▶ **STORED DATA**
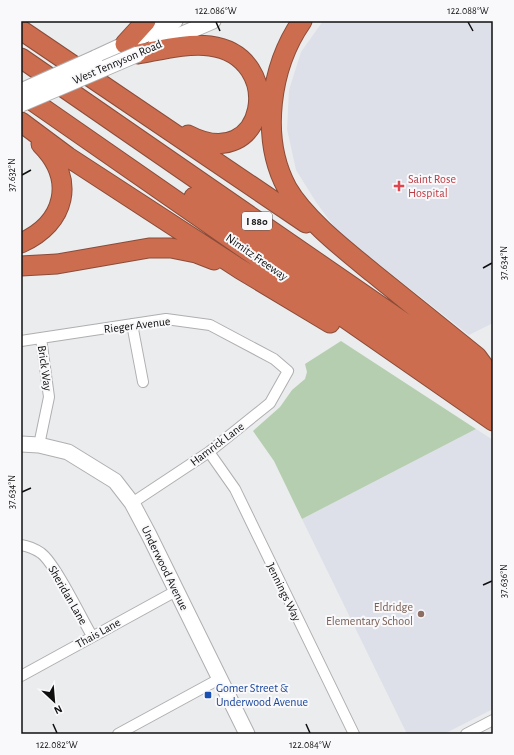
<svg xmlns="http://www.w3.org/2000/svg" width="514" height="755" viewBox="0 0 514 755" font-family="'Alegreya Sans',sans-serif">
  <style>
    .built { fill: #dee0e9 }
    .green { fill: #b5ceb0 }
    .lines { fill: none; stroke-linecap: round; stroke-linejoin: round }
    .street-casing { stroke: #afafb1; stroke-width: 12 }
    .secondary-casing { stroke: #afafb1; stroke-width: 17 }
    .highway-casing { stroke: #8a4c39; stroke-width: 21 }
    .street { stroke: #fff; stroke-width: 10 }
    .secondary { stroke: #fff; stroke-width: 15 }
    .highway { stroke: #cd6d4f; stroke-width: 19 }
    .secondary-bridge-casing { stroke: #afafb1; stroke-width: 17; stroke-linecap: butt }
    .secondary-bridge { stroke: #fff; stroke-width: 15 }
    .ticks { fill: none; stroke: #0f0f0f; stroke-width: 1.5 }
    .health-dot { fill: #e0444e; stroke: #f9f9fb; stroke-width: 1.5 }
    .education-dot { fill: #8d6e63; stroke: #f9f9fb; stroke-width: 1.5 }
    .transit-dot { fill: #1a4fb4; stroke: #f9f9fb; stroke-width: 1.5 }
    .labels { text-anchor: middle; stroke-width: 4; stroke-linejoin: round; paint-order: stroke }
    .shield { fill: #f9f9fb; stroke: #555556; stroke-width: 1 }
    .shield-label { font-size: 11px; font-weight: bold; fill: #0f0f0f }
    .street-label { font-size: 12px; fill: #0f0f0f; stroke: #f9f9fb }
    .health-label { font-size: 12px; fill: #be3a42; stroke: #f9f9fb; text-anchor: start }
    .education-label { font-size: 12px; fill: #785e54; stroke: #f9f9fb; text-anchor: end }
    .transit-label { font-size: 12px; fill: #164399; stroke: #f9f9fb; text-anchor: start }
    .neatline { fill: none; stroke: #0f0f0f; stroke-width: 1.5 }
    .ticks-label { font-size: 10px; text-anchor: middle; fill: #0f0f0f }
  </style>
  <rect width="100%" height="100%" fill="#ebeced"/>
  <path class="built" d="M323,21H493V323L469,335L338,232L316,202L296,170L287,129L289,90L301,52Z
    M476,429L493,440V709L444,734H407L302,519Z"/>
  <path class="green" d="M341,341L476,429L302,519L274,461L253,431L280,407L292,390L305,379L307,372L305,364Z"/>
  <g class="lines">
    <g class="street-casing">
      <path id="street" d="M132,324L143,382
        M21,341L166,319L210,325L274,359L288,371L270,403L209,452L132,503
        M39,445L49,397L41,338
        M209,452L235,489L354,734
        M21,545C28,546 35,549 41,553C55,563 82,619 92,636
        M21,676L176,591
        M118,734L221,678
        M466,734L493,720"/>
    </g>
    <g class="secondary-casing">
      <path id="secondary" d="M155,46L213,21
        M95,58L175,21
        M21,444L39,445L68,452L115,481L132,503L149,535L247,734"/>
    </g>
    <g class="highway-casing">
      <path id="highway" d="M302,21C270,67 260,138 287,188C305,219 345,250 373,273C408,301 442,329 477,357L488,372
        M21,30L306,223
        M125,44L146,21
        M138,54C161,50 187,43 210,46C287,56 267,176 188,135
        M21,58L493,384
        M21,93L493,421
        M21,122L68,157L240,269L330,323
        M194,197L493,402
        M21,243C66,223 76,179 41,144
        M21,266L57,264L149,248H171L196,253L214,260"/>
    </g>
    <use href="#street" class="street"/>
    <use href="#secondary" class="secondary"/>
    <use href="#highway" class="highway"/>
    <g class="secondary-bridge-casing">
      <path id="secondary-bridge" d="M21,91L95,58
        M21,104L138,54"/>
    </g>
    <use href="#secondary-bridge" class="secondary-bridge"/>
  </g>
  <path class="ticks" d="M216,22L220,31M468,22L473,31M22,175L31,170M483,268L492,263M22,492L31,488M483,585L492,581M53,724L57,733M306,724L310,733"/>
  <path class="health-dot" d="M397 180h4v4h4v4h-4v4h-4v-4h-4v-4h4z"/>
  <circle class="education-dot" cx="421" cy="614" r="4"/>
  <rect class="transit-dot" x="204" y="691" width="8" height="8" rx="2"/>
  <g class="labels">
    <rect class="shield" x="242" y="212" width="30" height="18" rx="3"/>
    <g class="shield-label">
      <text x="257" y="225">I 880</text>
    </g>
    <g class="street-label">
      <text transform="translate(117 62) rotate(-23)" y="4">West Tennyson Road</text>
      <text transform="translate(257 257) rotate(35)" y="4">Nimitz Freeway</text>
      <text transform="translate(137 325) rotate(-7)" y="4">Rieger Avenue</text>
      <text transform="translate(45 368) rotate(82)" y="4">Brick Way</text>
      <text transform="translate(217 444) rotate(-37)" y="4">Hamrick Lane</text>
      <text transform="translate(165 568) rotate(64)" y="4">Underwood Avenue</text>
      <text transform="translate(284 592) rotate(64)" y="4">Jennings Way</text>
      <text transform="translate(68 595) rotate(60)" y="4">Sheridan Lane</text>
      <text transform="translate(98 633) rotate(-29)" y="4">Thais Lane</text>
    </g>
    <g class="health-label">
      <text x="408" y="183">Saint Rose<tspan x="408" dy="14">Hospital</tspan></text>
    </g>
    <g class="education-label">
      <text x="413" y="611">Eldridge<tspan x="413" dy="14">Elementary School</tspan></text>
    </g>
    <g class="transit-label">
      <text x="216" y="692">Gomer Street &amp;<tspan x="216" dy="14">Underwood Avenue</tspan></text>
    </g>
  </g>
  <rect width="514" height="755" fill="none" stroke="#f9f9fb" stroke-width="44"/>
  <g transform="translate(54 701) rotate(154)" stroke="#f9f9fb" stroke-width="3" paint-order="stroke">
  <path d="M0-3L7 15L0 10L-7 15Z" fill="#0f0f0f"/>
  <text y="-6" font-size="11" font-weight="bold" text-anchor="middle" fill="#0f0f0f">N</text>
  </g>
  <rect x="22" y="22" width="470" height="711" class="neatline"/>
  <g class="ticks-label">
    <text x="216" y="14">122.086°W</text>
    <text x="468" y="14">122.088°W</text>
    <text transform="translate(11 175) rotate(-90)" y="4">37.632°N</text>
    <text transform="translate(503 263) rotate(-90)" y="4">37.634°N</text>
    <text transform="translate(11 492) rotate(-90)" y="4">37.634°N</text>
    <text transform="translate(503 581) rotate(-90)" y="4">37.636°N</text>
    <text x="57" y="748">122.082°W</text>
    <text x="310" y="748">122.084°W</text>
  </g>
</svg>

▶ **WHAT IS REQUIRED**
Your copy should match the records above exactly, apart from the pictures, which stay out.

▶ **RESPONSE TO THE TASK**
<svg xmlns="http://www.w3.org/2000/svg" width="514" height="755" viewBox="0 0 514 755" font-family="'Alegreya Sans',sans-serif">
  <style>
    .built { fill: #dee0e9 }
    .green { fill: #b5ceb0 }
    .lines { fill: none; stroke-linecap: round; stroke-linejoin: round }
    .street-casing { stroke: #afafb1; stroke-width: 12 }
    .secondary-casing { stroke: #afafb1; stroke-width: 17 }
    .highway-casing { stroke: #8a4c39; stroke-width: 21 }
    .street { stroke: #fff; stroke-width: 10 }
    .secondary { stroke: #fff; stroke-width: 15 }
    .highway { stroke: #cd6d4f; stroke-width: 19 }
    .secondary-bridge-casing { stroke: #afafb1; stroke-width: 17; stroke-linecap: butt }
    .secondary-bridge { stroke: #fff; stroke-width: 15 }
    .ticks { fill: none; stroke: #0f0f0f; stroke-width: 1.5 }
    .health-dot { fill: #e0444e; stroke: #f9f9fb; stroke-width: 1.5 }
    .education-dot { fill: #8d6e63; stroke: #f9f9fb; stroke-width: 1.5 }
    .transit-dot { fill: #1a4fb4; stroke: #f9f9fb; stroke-width: 1.5 }
    .labels { text-anchor: middle; stroke-width: 4; stroke-linejoin: round; paint-order: stroke }
    .shield { fill: #f9f9fb; stroke: #555556; stroke-width: 1 }
    .shield-label { font-size: 11px; font-weight: bold; fill: #0f0f0f }
    .street-label { font-size: 12px; fill: #0f0f0f; stroke: #f9f9fb }
    .health-label { font-size: 12px; fill: #be3a42; stroke: #f9f9fb; text-anchor: start }
    .education-label { font-size: 12px; fill: #785e54; stroke: #f9f9fb; text-anchor: end }
    .transit-label { font-size: 12px; fill: #164399; stroke: #f9f9fb; text-anchor: start }
    .neatline { fill: none; stroke: #0f0f0f; stroke-width: 1.5 }
    .ticks-label { font-size: 10px; text-anchor: middle; fill: #0f0f0f }
  </style>
  <rect width="100%" height="100%" fill="#ebeced"/>
  <path class="built" d="M323,21H493V323L469,335L338,232L316,202L296,170L287,129L289,90L301,52Z
    M476,429L493,440V709L444,734H407L302,519Z"/>
  <path class="green" d="M341,341L476,429L302,519L274,461L253,431L280,407L292,390L305,379L307,372L305,364Z"/>
  <g class="lines">
    <g class="street-casing">
      <path id="street" d="M132,324L143,382
        M21,341L166,319L210,325L274,359L288,371L270,403L209,452L132,503
        M39,445L49,397L41,338
        M209,452L235,489L354,734
        M21,545C28,546 35,549 41,553C55,563 82,619 92,636
        M21,676L176,591
        M118,734L221,678
        M466,734L493,720"/>
    </g>
    <g class="secondary-casing">
      <path id="secondary" d="M155,46L213,21
        M95,58L175,21
        M21,444L39,445L68,452L115,481L132,503L149,535L247,734"/>
    </g>
    <g class="highway-casing">
      <path id="highway" d="M302,21C270,67 260,138 287,188C305,219 345,250 373,273C408,301 442,329 477,357L488,372
        M21,30L306,223
        M125,44L146,21
        M138,54C161,50 187,43 210,46C287,56 267,176 188,135
        M21,58L493,384
        M21,93L493,421
        M21,122L68,157L240,269L330,323
        M194,197L493,402
        M21,243C66,223 76,179 41,144
        M21,266L57,264L149,248H171L196,253L214,260"/>
    </g>
    <use href="#street" class="street"/>
    <use href="#secondary" class="secondary"/>
    <use href="#highway" class="highway"/>
    <g class="secondary-bridge-casing">
      <path id="secondary-bridge" d="M21,91L95,58
        M21,104L138,54"/>
    </g>
    <use href="#secondary-bridge" class="secondary-bridge"/>
  </g>
  <path class="ticks" d="M216,22L220,31M468,22L473,31M22,175L31,170M483,268L492,263M22,492L31,488M483,585L492,581M53,724L57,733M306,724L310,733"/>
  <path class="health-dot" d="M397 180h4v4h4v4h-4v4h-4v-4h-4v-4h4z"/>
  <circle class="education-dot" cx="421" cy="614" r="4"/>
  <rect class="transit-dot" x="204" y="691" width="8" height="8" rx="2"/>
  <g class="labels">
    <rect class="shield" x="242" y="212" width="30" height="18" rx="3"/>
    <g class="shield-label">
      <text x="257" y="225">I 880</text>
    </g>
    <g class="street-label">
      <text transform="translate(117 62) rotate(-23)" y="4">West Tennyson Road</text>
      <text transform="translate(257 257) rotate(35)" y="4">Nimitz Freeway</text>
      <text transform="translate(137 325) rotate(-7)" y="4">Rieger Avenue</text>
      <text transform="translate(45 368) rotate(82)" y="4">Brick Way</text>
      <text transform="translate(217 444) rotate(-37)" y="4">Hamrick Lane</text>
      <text transform="translate(165 568) rotate(64)" y="4">Underwood Avenue</text>
      <text transform="translate(284 592) rotate(64)" y="4">Jennings Way</text>
      <text transform="translate(68 595) rotate(60)" y="4">Sheridan Lane</text>
      <text transform="translate(98 633) rotate(-29)" y="4">Thais Lane</text>
    </g>
    <g class="health-label">
      <text x="408" y="183">Saint Rose<tspan x="408" dy="14">Hospital</tspan></text>
    </g>
    <g class="education-label">
      <text x="413" y="611">Eldridge<tspan x="413" dy="14">Elementary School</tspan></text>
    </g>
    <g class="transit-label">
      <text x="216" y="692">Gomer Street &amp;<tspan x="216" dy="14">Underwood Avenue</tspan></text>
    </g>
  </g>
  <rect width="514" height="755" fill="none" stroke="#f9f9fb" stroke-width="44"/>
  <g transform="translate(54 701) rotate(154)" stroke="#f9f9fb" stroke-width="3" paint-order="stroke">
  <path d="M0-3L7 15L0 10L-7 15Z" fill="#0f0f0f"/>
  <text y="-6" font-size="11" font-weight="bold" text-anchor="middle" fill="#0f0f0f">N</text>
  </g>
  <rect x="22" y="22" width="470" height="711" class="neatline"/>
  <g class="ticks-label">
    <text x="216" y="14">122.086°W</text>
    <text x="468" y="14">122.088°W</text>
    <text transform="translate(11 175) rotate(-90)" y="4">37.632°N</text>
    <text transform="translate(503 263) rotate(-90)" y="4">37.634°N</text>
    <text transform="translate(11 492) rotate(-90)" y="4">37.634°N</text>
    <text transform="translate(503 581) rotate(-90)" y="4">37.636°N</text>
    <text x="57" y="748">122.082°W</text>
    <text x="310" y="748">122.084°W</text>
  </g>
</svg>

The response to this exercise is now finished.